B. Homosexuality was frowned upon in the west.
Now can anyone honestly say either of these two assertions are in ANY WAY controversial? Of course not. There may be a tacit point to be made about how little progress has been made between the sixties and today, but it was not made plain in the film, and thus you have to LOOK for it, if it’s going to be there.
2. The Story – If you take away the inherent controversy that surrounded the premise and execution of Brokeback Mountain, the resultant film (to me at least) was dull and pointless. Again, this is just the opinion of the Culture Schlub, but I was always taught that the question “Why should I care” should always be applied to something you create. If you have a good answer, then the product is worth sharing. In this case, the filmmakers have created a watered-down and one-dimensional love story between two ultimately unlikable characters (paying attention to your daughter once does not make a man a good father, and standing up to a bullish father-in-law once does not make up for a lifetime of spinelessness), and the only answer I could find to “Why should I care?” is that they were gay. That, to me, is insulting. If I cared about them as people, I would have rooted for them no matter WHO or WHAT they wanted to love. But in this case, I was only rooting for the end.

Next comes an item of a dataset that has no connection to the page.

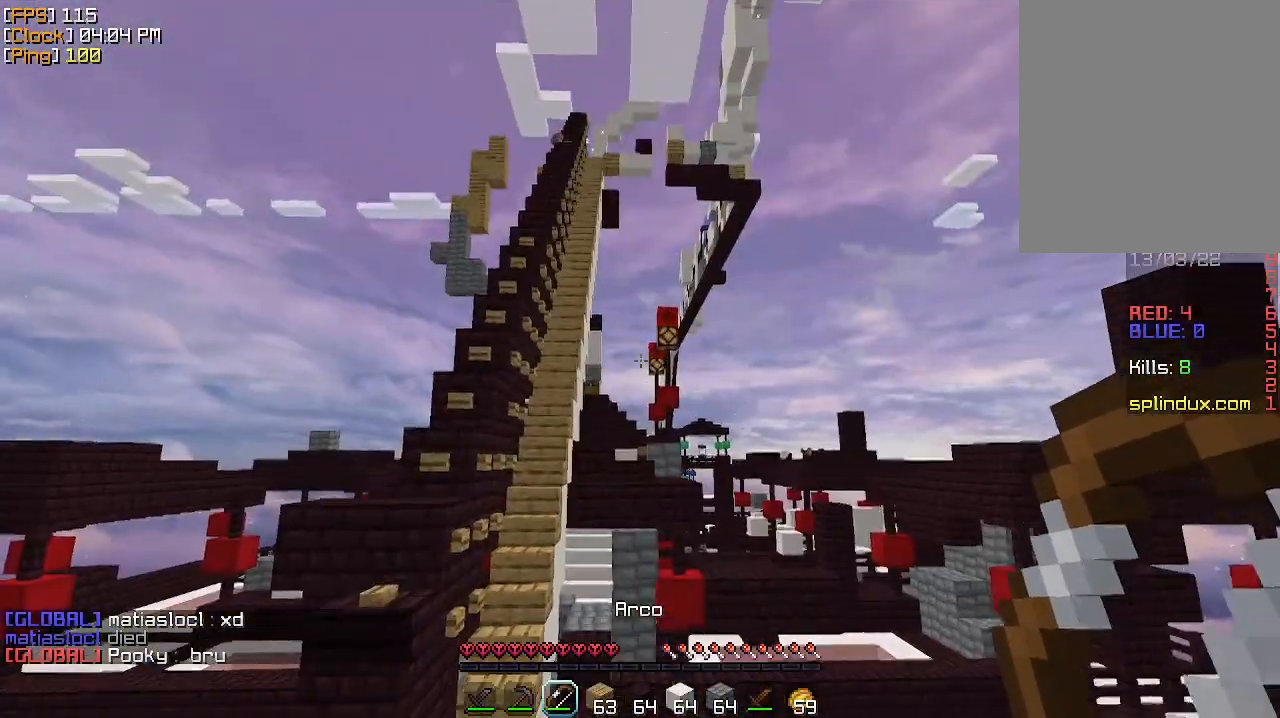
{"keys": ["w"], "mouse": [], "events": [[467, "w", "down"]]}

So I guess I’m going to leave this essay with some questions: Does anyone else out there agree with me? Did Brokeback Mountain fail to live up to the expectations heaped on it by everyone around you? If so, why?
Alternately, if I’m wrong, why? What moved you so much about this movie? Did it live up to the hype? Should it have been Best Picture?
As always, I might not know anything, but at least I’m willing to learn!